Segment Start: SELECTED TEXT

Non-financial misconduct in financial services firms is back at the top of the agenda following the concurrent publication of the FCA’s Consultation Paper 20/23 (Diversity and inclusion in the financial sector – working together to drive change) and the PRA’s Consultation Paper 18/23 (Diversity and inclusion in PRA-regulated firms). The PRA and FCA appear to be agreed that (a) non-financial misconduct incidents are relevant when considering whether an individual has acted with integrity and that (b) for senior managers and certification staff, sometimes behaviour in their personal lives that is unconnected to their job will be relevant to their fitness and propriety to work in financial services. How are HR and Compliance professionals to respond to the new role of moral arbiter that these proposed guidelines point towards, and where will the practical and legal challenges arise?

Background to the papers

On 25 September 2023, the FCA and PRA published their long-awaited consultation papers on diversity and inclusion in the financial sector:

These consultation papers follow on from the regulators’ 2021 joint Discussion Paper (DP21/2) and reflect the increasing recognition of the need to improve D&I outcomes within regulated firms and accelerate D&I change across the financial sector.

Among other matters, the papers seek to clarify and enhance regulators’ expectations around non-financial misconduct (for example bullying, sexual harassment and racially motivated misconduct) and how it interacts with the regulatory concept of integrity, which is core to various SMCR processes (e.g. fitness and propriety assessments, Conduct Rule breach reporting, regulatory references). There are particularly important proposals tucked away in the Appendix to the FCA’s consultation paper. If the proposed new guidance is adopted, all firms will need to consider whether an incident of non-financial misconduct that occurs may constitute a breach of the Conduct Rules and (where the individual concerned is a senior manager or certification staff member) whether it affects the firm’s view of their fitness and propriety.

Segment End: SELECTED TEXT

» TASK DESCRIPTION
Can you continue the article on the FCA and PRA proposals about non-financial misconduct from its last sentence?

Segment Start: DATA

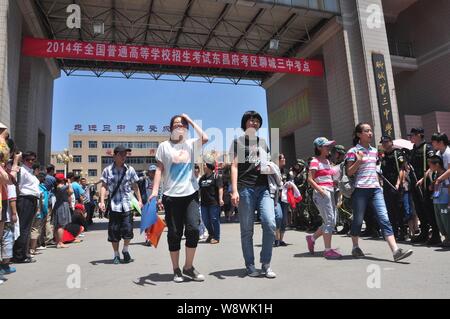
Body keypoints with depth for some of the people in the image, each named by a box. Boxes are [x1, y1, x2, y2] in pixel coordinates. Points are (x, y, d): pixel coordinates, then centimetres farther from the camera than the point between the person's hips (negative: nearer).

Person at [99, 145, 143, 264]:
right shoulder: (107, 170, 1)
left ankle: (125, 250, 24)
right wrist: (102, 201, -9)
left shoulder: (130, 170, 4)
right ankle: (116, 255, 23)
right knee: (114, 231, 5)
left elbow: (135, 186, 10)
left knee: (127, 230, -3)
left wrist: (140, 200, 6)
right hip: (113, 205, 0)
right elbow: (104, 186, 1)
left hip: (127, 205, 1)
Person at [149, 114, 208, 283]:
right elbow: (159, 169, 3)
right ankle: (176, 270, 19)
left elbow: (205, 138, -11)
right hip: (171, 195, -1)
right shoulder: (164, 146, 6)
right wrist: (155, 190, -9)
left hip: (190, 194, 1)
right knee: (174, 233, 3)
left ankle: (188, 266, 11)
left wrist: (191, 120, -1)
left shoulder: (191, 144, 9)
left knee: (193, 228, -8)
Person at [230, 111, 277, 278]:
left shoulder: (263, 142, 22)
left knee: (270, 224, -11)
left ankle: (266, 264, 3)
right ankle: (250, 266, 12)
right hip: (245, 188, -3)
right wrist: (234, 190, -11)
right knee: (247, 230, 1)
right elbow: (234, 166, -1)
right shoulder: (238, 141, 9)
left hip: (264, 188, 4)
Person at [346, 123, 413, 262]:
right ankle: (355, 247, 24)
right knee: (358, 220, 6)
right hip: (360, 189, -5)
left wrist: (378, 182, 17)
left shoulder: (374, 151, 15)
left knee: (384, 219, -6)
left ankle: (396, 251, -11)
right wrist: (358, 161, -18)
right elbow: (349, 173, -6)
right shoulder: (353, 151, -3)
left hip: (375, 188, 5)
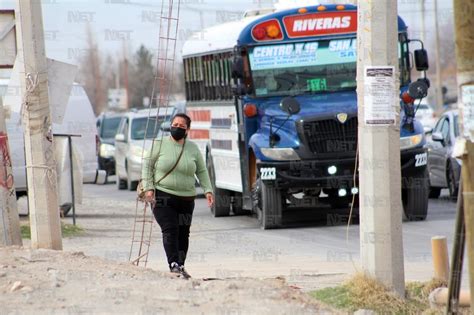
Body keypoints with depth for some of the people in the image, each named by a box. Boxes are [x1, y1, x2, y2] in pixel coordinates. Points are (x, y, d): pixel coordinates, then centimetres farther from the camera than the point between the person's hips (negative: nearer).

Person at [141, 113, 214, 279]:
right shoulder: (160, 144, 1)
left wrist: (208, 190, 4)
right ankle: (173, 264, -22)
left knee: (183, 233, 3)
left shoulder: (193, 148, 9)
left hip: (186, 199, 3)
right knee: (170, 230, -16)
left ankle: (181, 265, 12)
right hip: (163, 197, -3)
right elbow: (147, 165, 3)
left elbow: (202, 171, 16)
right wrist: (148, 188, -8)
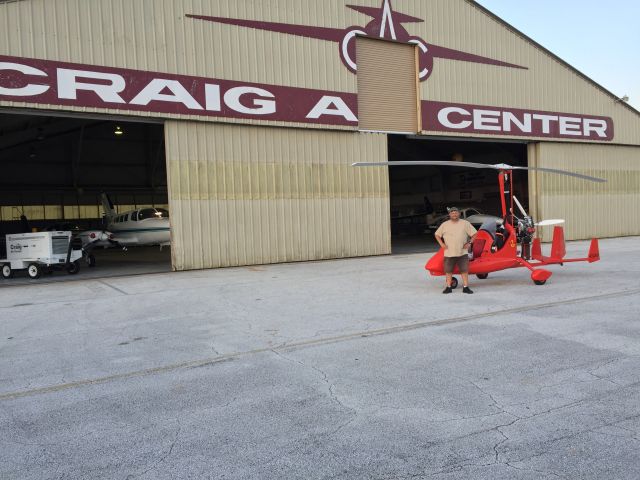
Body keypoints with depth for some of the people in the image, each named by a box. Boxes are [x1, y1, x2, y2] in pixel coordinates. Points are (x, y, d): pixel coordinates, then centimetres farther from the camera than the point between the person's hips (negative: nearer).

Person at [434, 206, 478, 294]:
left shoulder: (465, 223, 2)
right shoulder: (445, 225, 3)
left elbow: (474, 233, 6)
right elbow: (437, 234, 12)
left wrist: (469, 242, -3)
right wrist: (441, 244, 1)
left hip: (462, 253, -1)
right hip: (449, 253, 1)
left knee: (464, 270, 0)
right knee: (448, 271, 6)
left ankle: (465, 287, 8)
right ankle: (448, 287, 16)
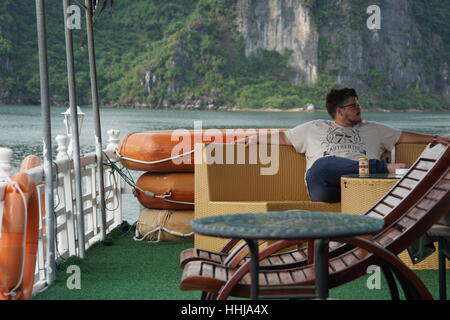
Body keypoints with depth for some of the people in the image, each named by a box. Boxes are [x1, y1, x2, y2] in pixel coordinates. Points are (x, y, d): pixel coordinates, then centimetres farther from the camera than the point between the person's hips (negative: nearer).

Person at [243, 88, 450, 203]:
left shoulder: (372, 129, 32)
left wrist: (433, 139, 22)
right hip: (325, 187, -1)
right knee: (324, 163, -37)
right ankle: (386, 167, -37)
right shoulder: (314, 129, 28)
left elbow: (403, 137, 31)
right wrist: (253, 140, 18)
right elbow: (284, 138, 29)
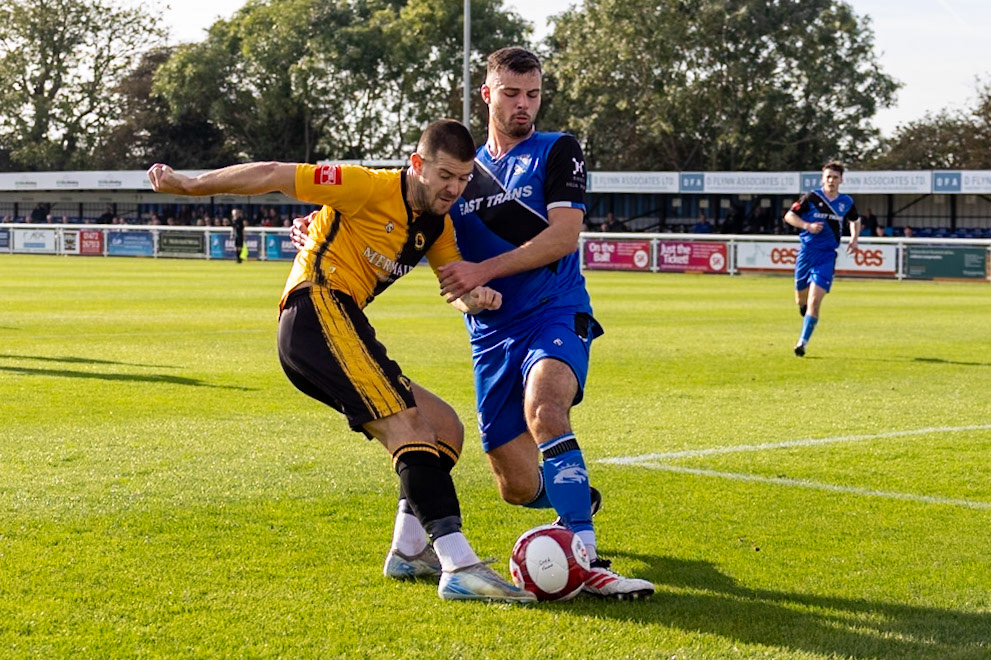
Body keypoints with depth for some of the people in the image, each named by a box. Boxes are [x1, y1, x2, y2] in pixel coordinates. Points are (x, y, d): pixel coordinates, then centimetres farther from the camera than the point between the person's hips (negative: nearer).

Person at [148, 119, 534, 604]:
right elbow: (276, 176, -6)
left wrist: (476, 298, -14)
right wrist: (189, 185, -1)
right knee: (408, 426, -23)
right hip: (318, 309, -10)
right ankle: (459, 567, -32)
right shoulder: (373, 188, -9)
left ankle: (410, 553, 15)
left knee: (445, 429, 12)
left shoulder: (438, 225, 16)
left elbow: (458, 287, 12)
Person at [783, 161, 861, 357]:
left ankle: (803, 342, -9)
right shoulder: (811, 197, -5)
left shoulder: (846, 202, 5)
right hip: (806, 251, 0)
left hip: (827, 256, 0)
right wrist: (808, 225, -16)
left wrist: (854, 239, 7)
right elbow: (789, 216, -1)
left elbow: (855, 221, 25)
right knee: (802, 300, 9)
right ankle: (803, 306, 47)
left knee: (815, 300, -14)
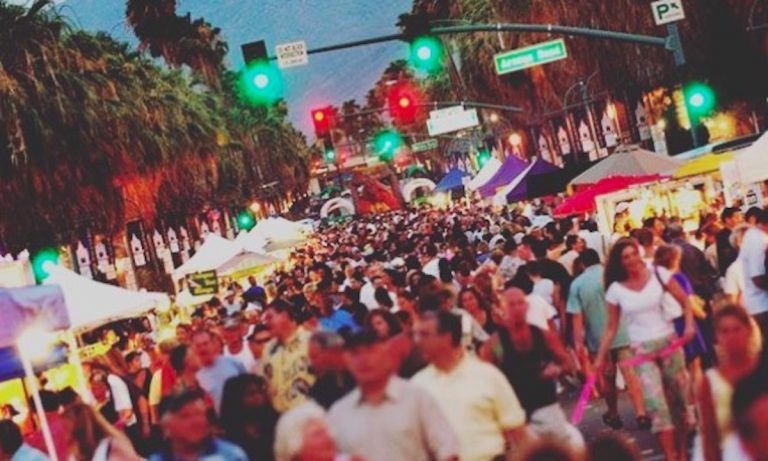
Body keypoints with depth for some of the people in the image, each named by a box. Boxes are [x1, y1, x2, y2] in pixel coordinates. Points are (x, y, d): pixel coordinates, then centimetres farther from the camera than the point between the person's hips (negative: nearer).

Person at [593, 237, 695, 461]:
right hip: (642, 350, -1)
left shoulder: (658, 274, -6)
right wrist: (600, 357, 0)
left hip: (669, 342, 1)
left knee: (679, 399, 8)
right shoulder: (615, 290, -4)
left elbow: (684, 300, 1)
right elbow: (611, 328, 3)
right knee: (657, 405, -12)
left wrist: (689, 324, -14)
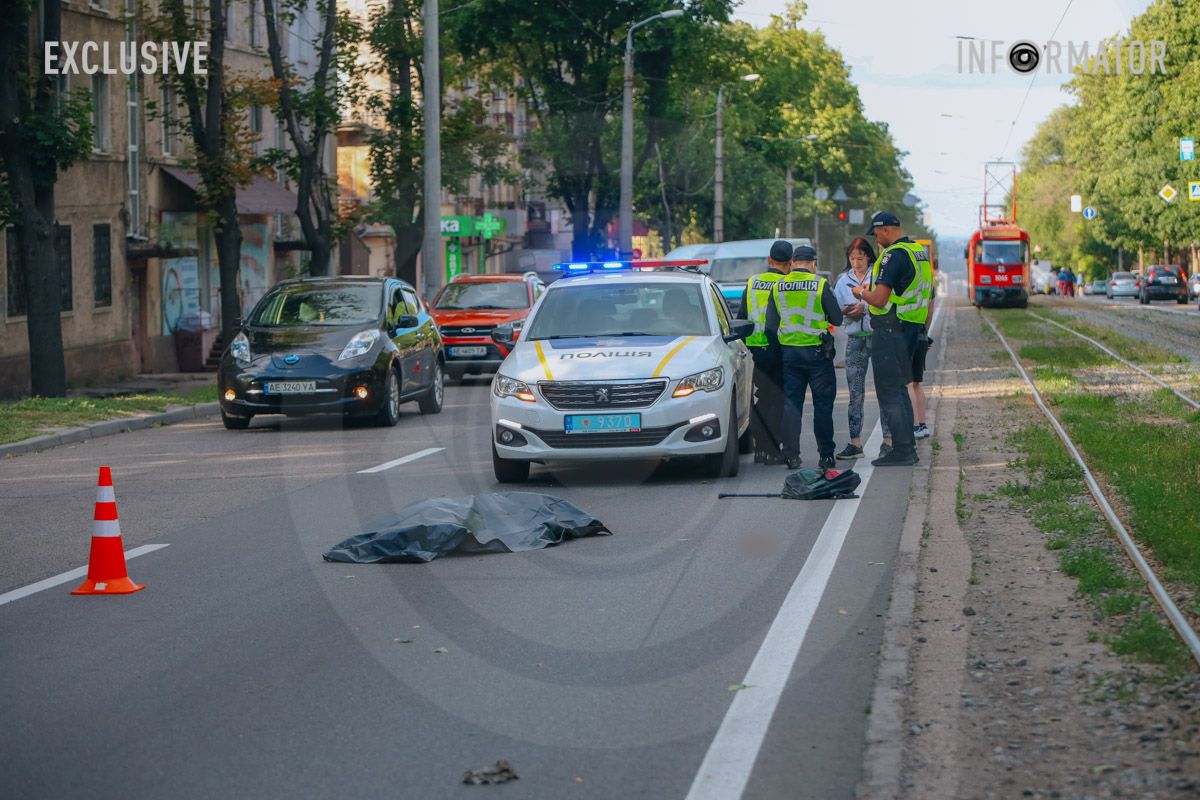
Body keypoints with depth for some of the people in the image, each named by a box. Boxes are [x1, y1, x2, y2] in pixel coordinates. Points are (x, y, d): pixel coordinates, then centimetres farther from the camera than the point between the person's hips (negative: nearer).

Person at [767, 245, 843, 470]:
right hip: (817, 351, -3)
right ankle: (826, 456, 6)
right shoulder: (820, 285, -8)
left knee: (791, 403, 7)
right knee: (823, 404, 5)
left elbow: (771, 325, 4)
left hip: (789, 352, 3)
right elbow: (837, 319, -3)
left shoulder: (779, 287, 2)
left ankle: (791, 455, 1)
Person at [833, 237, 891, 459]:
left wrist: (865, 307, -17)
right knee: (855, 392, 1)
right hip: (854, 339, 4)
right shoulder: (843, 281, 15)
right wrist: (846, 313, -7)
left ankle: (888, 439, -1)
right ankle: (855, 442, 4)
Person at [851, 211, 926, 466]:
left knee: (889, 392, -5)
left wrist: (861, 293, -1)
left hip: (889, 331, -10)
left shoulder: (894, 255, -18)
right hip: (910, 329, 10)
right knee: (899, 389, 17)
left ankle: (901, 450, -6)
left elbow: (879, 299, -22)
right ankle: (908, 446, 20)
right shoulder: (919, 251, 13)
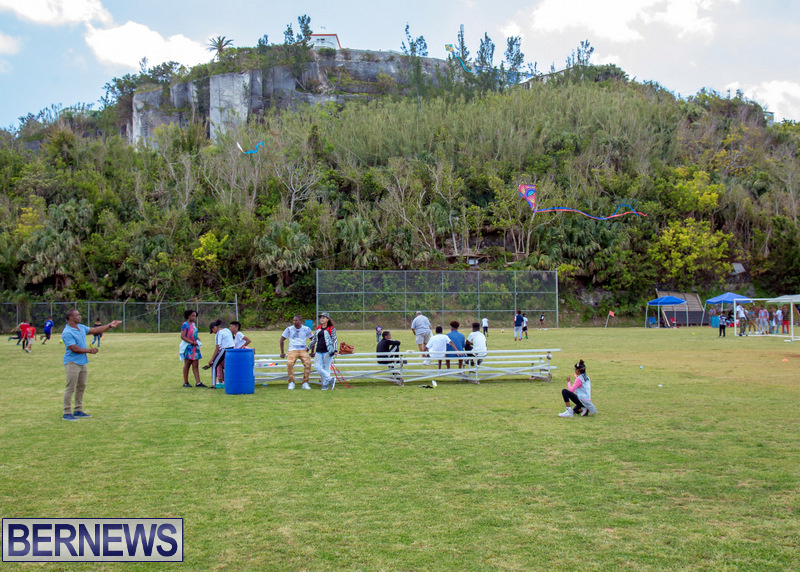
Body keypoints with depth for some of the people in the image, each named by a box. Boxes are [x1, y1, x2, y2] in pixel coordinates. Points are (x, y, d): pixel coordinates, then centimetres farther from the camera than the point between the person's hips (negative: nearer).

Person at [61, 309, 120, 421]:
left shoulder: (81, 327, 10)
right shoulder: (67, 333, -17)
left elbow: (95, 330, 20)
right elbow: (74, 348, -21)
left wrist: (110, 326, 16)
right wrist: (90, 350, -15)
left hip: (82, 362, 9)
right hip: (72, 362, -9)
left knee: (81, 387, 14)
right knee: (70, 388, -5)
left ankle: (78, 410, 23)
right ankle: (66, 413, 0)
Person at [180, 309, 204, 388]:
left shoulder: (194, 324, 15)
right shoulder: (185, 325, -9)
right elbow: (182, 337, -16)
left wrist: (198, 340, 3)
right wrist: (192, 342, -19)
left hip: (195, 347, 7)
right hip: (188, 346, -7)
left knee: (195, 365, 1)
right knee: (187, 364, -1)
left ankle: (198, 382, -3)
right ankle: (185, 382, 7)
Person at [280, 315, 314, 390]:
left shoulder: (306, 329, 2)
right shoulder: (289, 329, 0)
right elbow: (282, 339, 9)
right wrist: (282, 352, 7)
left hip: (303, 350, 1)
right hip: (293, 350, -1)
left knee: (308, 363, -26)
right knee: (289, 363, -29)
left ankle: (305, 383, -15)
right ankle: (291, 383, -15)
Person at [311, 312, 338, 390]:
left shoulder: (331, 329, -1)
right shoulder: (318, 328, 14)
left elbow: (334, 340, -4)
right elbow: (314, 339, 22)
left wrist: (335, 350, -16)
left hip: (327, 351, -5)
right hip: (318, 351, 5)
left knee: (326, 368, 0)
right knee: (317, 367, -5)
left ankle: (325, 385, 8)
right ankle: (330, 379, 3)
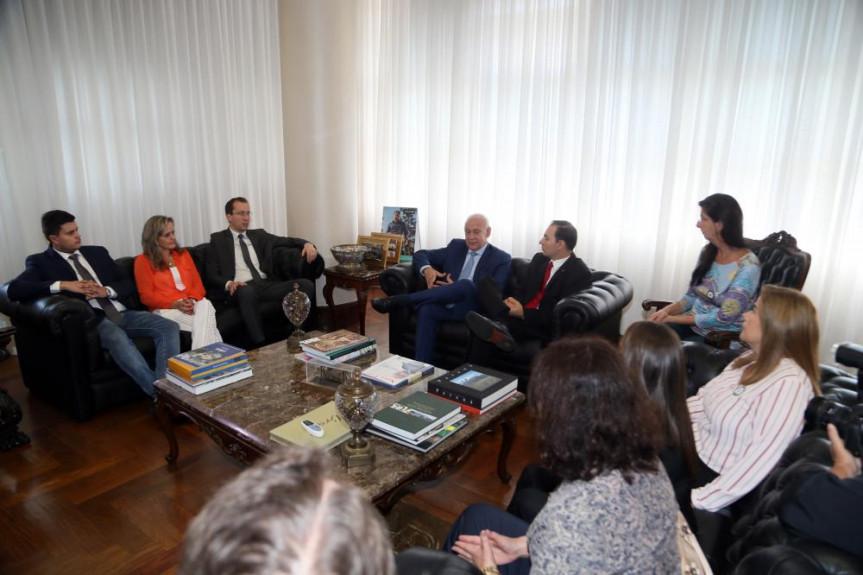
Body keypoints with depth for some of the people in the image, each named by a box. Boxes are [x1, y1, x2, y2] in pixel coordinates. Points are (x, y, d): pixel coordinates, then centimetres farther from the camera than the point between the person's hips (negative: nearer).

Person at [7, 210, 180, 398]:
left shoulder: (98, 252, 20)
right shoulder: (41, 262, 8)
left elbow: (129, 284, 18)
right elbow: (14, 289, -10)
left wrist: (106, 291, -4)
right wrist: (63, 285, -19)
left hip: (122, 314, 5)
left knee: (169, 327, -21)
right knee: (117, 337, -39)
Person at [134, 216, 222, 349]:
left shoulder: (183, 254, 20)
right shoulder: (143, 261, 7)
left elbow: (197, 284, 13)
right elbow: (146, 296, 0)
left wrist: (192, 300, -10)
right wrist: (176, 304, -15)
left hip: (193, 304, 4)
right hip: (166, 309, -4)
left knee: (205, 305, -36)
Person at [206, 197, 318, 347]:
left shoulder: (259, 235, 23)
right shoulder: (218, 239, 10)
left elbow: (287, 241, 19)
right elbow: (211, 275, 4)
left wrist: (307, 244, -4)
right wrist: (229, 283, -19)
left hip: (266, 285, 4)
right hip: (242, 288, -4)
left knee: (306, 284, -20)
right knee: (247, 292, -42)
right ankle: (261, 345, -37)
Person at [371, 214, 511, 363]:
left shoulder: (501, 259, 5)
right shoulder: (456, 246, 17)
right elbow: (421, 254, 16)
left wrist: (457, 288, -18)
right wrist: (427, 269, -10)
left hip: (472, 310, -3)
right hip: (446, 305, 3)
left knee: (466, 284, -36)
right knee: (426, 309, -33)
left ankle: (400, 300, -32)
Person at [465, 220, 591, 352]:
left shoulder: (580, 273, -8)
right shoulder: (539, 259, 14)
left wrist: (524, 313, -20)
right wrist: (511, 302, -9)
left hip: (544, 327, -7)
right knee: (485, 282, -16)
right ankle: (501, 326, -37)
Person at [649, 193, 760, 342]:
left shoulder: (747, 266, -16)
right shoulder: (708, 252, 5)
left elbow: (725, 317, -18)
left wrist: (675, 319, -16)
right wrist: (667, 310, -10)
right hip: (692, 324, 6)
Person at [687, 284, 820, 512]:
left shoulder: (789, 384, -23)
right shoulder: (753, 359, 5)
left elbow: (759, 460, -28)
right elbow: (704, 401, 12)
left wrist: (698, 500, -27)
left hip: (715, 477, -8)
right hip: (693, 448, 8)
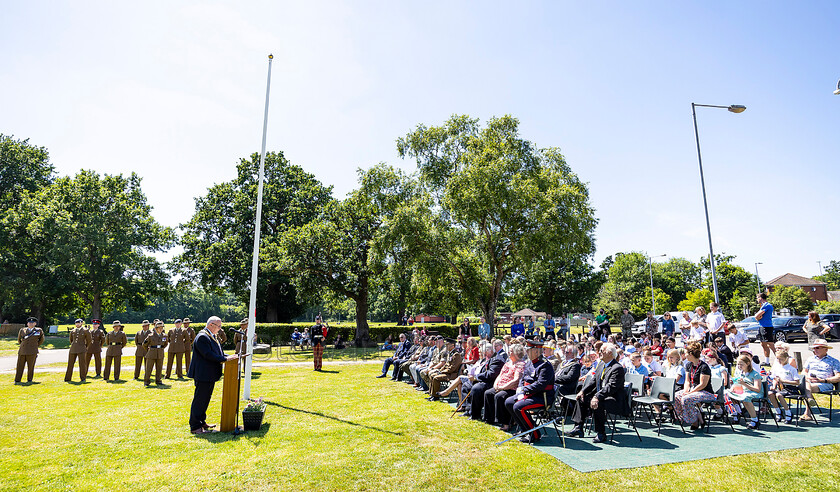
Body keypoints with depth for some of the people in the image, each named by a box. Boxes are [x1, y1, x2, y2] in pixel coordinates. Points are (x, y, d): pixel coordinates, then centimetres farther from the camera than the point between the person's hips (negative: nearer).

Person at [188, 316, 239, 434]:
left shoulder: (213, 337, 15)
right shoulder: (202, 337, -17)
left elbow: (218, 353, 17)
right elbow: (208, 355, -25)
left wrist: (230, 357, 1)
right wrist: (225, 358, -24)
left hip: (210, 375, 10)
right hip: (203, 375, -10)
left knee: (205, 399, 18)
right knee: (199, 400, -2)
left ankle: (201, 422, 29)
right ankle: (195, 426, 7)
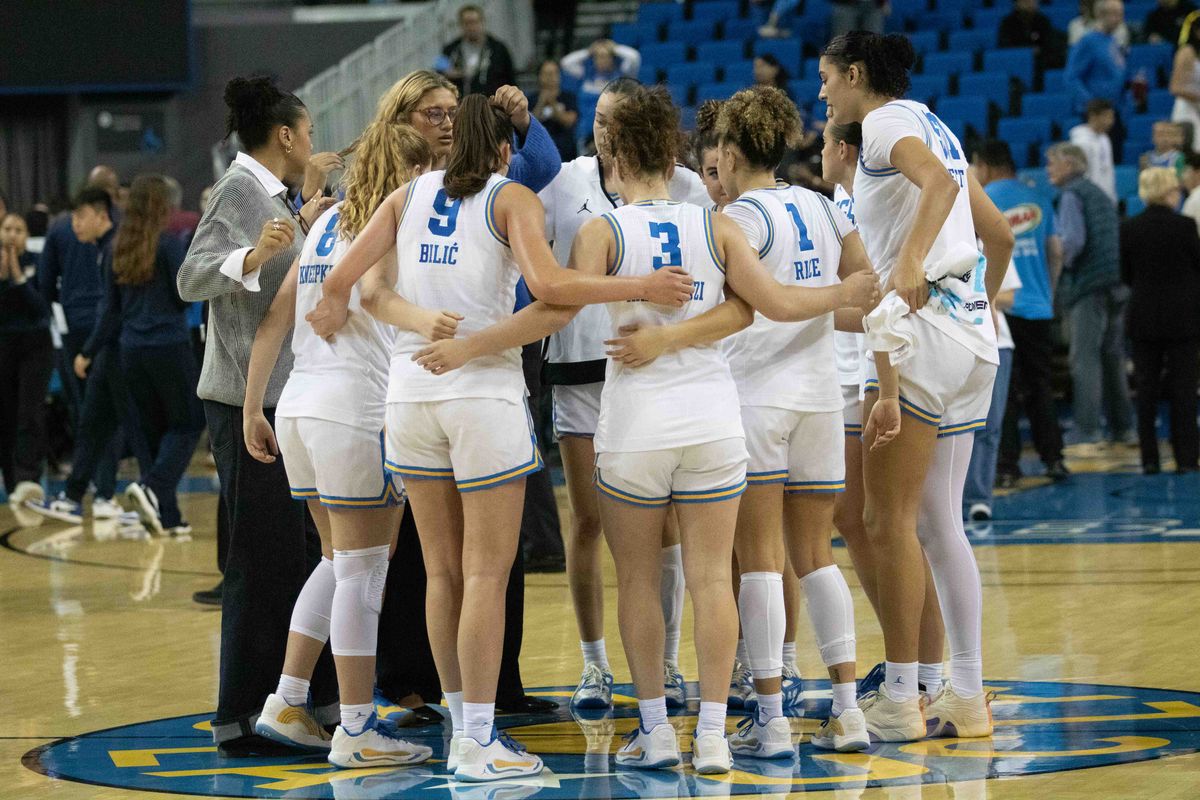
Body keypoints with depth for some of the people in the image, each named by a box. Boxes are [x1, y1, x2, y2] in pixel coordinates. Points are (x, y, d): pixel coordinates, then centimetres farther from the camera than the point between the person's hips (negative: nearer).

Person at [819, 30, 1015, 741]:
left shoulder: (886, 122, -4)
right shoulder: (938, 129, 22)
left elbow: (938, 181, -24)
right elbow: (1000, 234, 25)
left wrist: (910, 261, -36)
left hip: (920, 332, -9)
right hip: (972, 335, 9)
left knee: (888, 520, -5)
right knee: (939, 523, 11)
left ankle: (900, 701, -5)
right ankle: (968, 699, 9)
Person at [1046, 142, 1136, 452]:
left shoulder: (1070, 196, -6)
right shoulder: (1099, 194, 21)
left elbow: (1073, 240, -18)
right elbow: (1118, 238, 22)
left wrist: (1057, 264, -4)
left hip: (1087, 286, -9)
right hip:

Segment End: DATA

» REPLY
What does the proposed new guidance say about non-financial misconduct and integrity?

The draft guidance appended to CP20/23 suggests that the FCA wishes to embark upon a wholesale redefinition of the concept of integrity, using the medium of non-binding Handbook guidance. It proposes to do this apparently without reference to the regulatory case law on integrity. This development has the clear potential to create legal risk for firms if, in following the regulators’ suggested approach (set out in non-binding guidance) to how the concept of integrity should be interpreted, they go beyond what the law says and thereby place themselves at risk of legal challenge from the individuals concerned.

The FCA proposes to introduce guidance stating that conduct that is inconsistent with a good working environment – being an environment in which each employee feels respected, valued and able to give their best, and is treated fairly, with dignity and respect – may be a breach of Conduct Rule 1 (“You must act with integrity”). Since integrity is at the heart of the regulatory definition of fitness and propriety, it follows that conduct that is inconsistent with a good working environment (and thus demonstrates a lack of integrity) could also be relevant to a fitness and propriety assessment. So, the FCA is essentially proposing that an individual may lack integrity purely as a result of the way their behaviour makes other people feel. This is not the position at law, which is perhaps the reason why the FCA is proposing an ‘exemption clause’ from liability for those who do not have (or claim not to have) malicious intentions.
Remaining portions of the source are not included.